• [EXERCISE AIM]: Can you copy out the entire text below on gut-specific telomerase in zebrafish, word for word?

BEGIN TEXT SHOWN

Gut-specific telomerase expression counteracts systemic aging in telomerase-deficient zebrafish

Telomere shortening is a hallmark of aging and genetic telomerase deficiency causes premature aging phenotypes and reduces lifespan. Here the authors show that gut-specific telomerase expression is sufficient to rescue aging phenotypes and extend the lifespan of telomerase-deficient zebrafish, as well as ameliorate signs of aging in wild-type animals. Telomere shortening is a hallmark of aging and is counteracted by telomerase. As in humans, the zebrafish gut is one of the organs with the fastest rate of telomere decline, triggering early tissue dysfunction during normal zebrafish aging and in prematurely aged telomerase mutants. However, whether telomere-dependent aging of an individual organ, the gut, causes systemic aging is unknown. Here we show that tissue-specific telomerase expression in the gut can prevent telomere shortening and rescues premature aging of tert(-/-). Induction of telomerase rescues gut senescence and low cell proliferation, while restoring tissue integrity, inflammation and age-dependent microbiota dysbiosis. Averting gut aging causes systemic beneficial impacts, rescuing aging of distant organs such as reproductive and hematopoietic systems. Conclusively, we show that gut-specific telomerase expression extends the lifespan of tert(-/-) by 40%, while ameliorating natural aging. Our work demonstrates that gut-specific rescue of telomerase expression leading to telomere elongation is sufficient to systemically counteract aging in zebrafish.

END TEXT SHOWN
BEGIN AVAILABLE DATA

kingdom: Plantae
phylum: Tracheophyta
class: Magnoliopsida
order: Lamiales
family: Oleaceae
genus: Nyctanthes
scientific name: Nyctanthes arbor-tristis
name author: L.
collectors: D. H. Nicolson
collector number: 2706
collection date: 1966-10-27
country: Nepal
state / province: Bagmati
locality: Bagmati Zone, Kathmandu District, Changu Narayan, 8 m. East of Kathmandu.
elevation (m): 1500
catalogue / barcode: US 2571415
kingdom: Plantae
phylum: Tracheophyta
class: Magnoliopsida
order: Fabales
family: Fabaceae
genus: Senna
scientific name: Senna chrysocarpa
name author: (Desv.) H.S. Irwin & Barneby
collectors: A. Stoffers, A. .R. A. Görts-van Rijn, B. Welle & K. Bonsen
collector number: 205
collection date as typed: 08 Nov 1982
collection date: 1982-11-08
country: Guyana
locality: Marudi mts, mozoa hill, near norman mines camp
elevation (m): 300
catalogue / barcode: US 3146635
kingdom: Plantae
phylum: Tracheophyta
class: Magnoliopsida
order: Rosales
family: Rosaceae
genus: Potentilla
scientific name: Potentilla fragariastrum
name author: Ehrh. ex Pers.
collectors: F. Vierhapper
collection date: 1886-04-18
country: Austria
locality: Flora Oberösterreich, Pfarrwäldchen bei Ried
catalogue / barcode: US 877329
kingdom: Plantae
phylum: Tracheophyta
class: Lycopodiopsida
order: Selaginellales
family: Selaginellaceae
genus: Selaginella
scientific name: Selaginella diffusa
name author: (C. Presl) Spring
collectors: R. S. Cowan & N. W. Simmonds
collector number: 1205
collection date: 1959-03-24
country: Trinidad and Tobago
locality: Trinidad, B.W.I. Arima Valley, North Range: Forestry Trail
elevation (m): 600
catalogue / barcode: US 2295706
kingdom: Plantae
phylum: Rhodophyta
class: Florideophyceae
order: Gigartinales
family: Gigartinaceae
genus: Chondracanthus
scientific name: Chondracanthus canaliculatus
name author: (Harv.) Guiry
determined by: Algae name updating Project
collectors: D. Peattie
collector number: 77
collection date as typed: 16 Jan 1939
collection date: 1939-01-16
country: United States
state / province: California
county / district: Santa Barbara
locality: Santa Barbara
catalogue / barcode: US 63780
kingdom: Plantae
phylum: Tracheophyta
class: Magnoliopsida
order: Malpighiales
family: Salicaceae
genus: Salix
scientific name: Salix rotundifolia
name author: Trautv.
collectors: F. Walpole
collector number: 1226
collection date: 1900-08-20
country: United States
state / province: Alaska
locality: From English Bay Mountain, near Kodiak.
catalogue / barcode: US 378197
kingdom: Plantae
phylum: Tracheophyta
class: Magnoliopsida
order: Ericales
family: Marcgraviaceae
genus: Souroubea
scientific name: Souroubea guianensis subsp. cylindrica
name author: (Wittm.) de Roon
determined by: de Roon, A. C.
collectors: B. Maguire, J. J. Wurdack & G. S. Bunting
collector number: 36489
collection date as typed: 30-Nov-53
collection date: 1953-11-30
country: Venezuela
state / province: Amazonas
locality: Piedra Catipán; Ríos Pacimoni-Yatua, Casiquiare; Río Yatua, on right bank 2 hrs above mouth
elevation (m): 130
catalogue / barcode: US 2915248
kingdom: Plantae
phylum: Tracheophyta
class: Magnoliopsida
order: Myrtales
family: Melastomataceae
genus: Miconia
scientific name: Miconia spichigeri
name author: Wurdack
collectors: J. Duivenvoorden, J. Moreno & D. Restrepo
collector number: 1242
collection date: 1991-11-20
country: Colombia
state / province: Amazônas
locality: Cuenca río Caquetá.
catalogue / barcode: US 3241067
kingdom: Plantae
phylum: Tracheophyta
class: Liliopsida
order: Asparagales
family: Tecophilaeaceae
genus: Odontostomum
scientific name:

END AVAILABLE DATA

• [THE COMPLETED TASK]:
Gut-specific telomerase expression counteracts systemic aging in telomerase-deficient zebrafish

Telomere shortening is a hallmark of aging and genetic telomerase deficiency causes premature aging phenotypes and reduces lifespan. Here the authors show that gut-specific telomerase expression is sufficient to rescue aging phenotypes and extend the lifespan of telomerase-deficient zebrafish, as well as ameliorate signs of aging in wild-type animals. Telomere shortening is a hallmark of aging and is counteracted by telomerase. As in humans, the zebrafish gut is one of the organs with the fastest rate of telomere decline, triggering early tissue dysfunction during normal zebrafish aging and in prematurely aged telomerase mutants. However, whether telomere-dependent aging of an individual organ, the gut, causes systemic aging is unknown. Here we show that tissue-specific telomerase expression in the gut can prevent telomere shortening and rescues premature aging of tert(-/-). Induction of telomerase rescues gut senescence and low cell proliferation, while restoring tissue integrity, inflammation and age-dependent microbiota dysbiosis. Averting gut aging causes systemic beneficial impacts, rescuing aging of distant organs such as reproductive and hematopoietic systems. Conclusively, we show that gut-specific telomerase expression extends the lifespan of tert(-/-) by 40%, while ameliorating natural aging. Our work demonstrates that gut-specific rescue of telomerase expression leading to telomere elongation is sufficient to systemically counteract aging in zebrafish.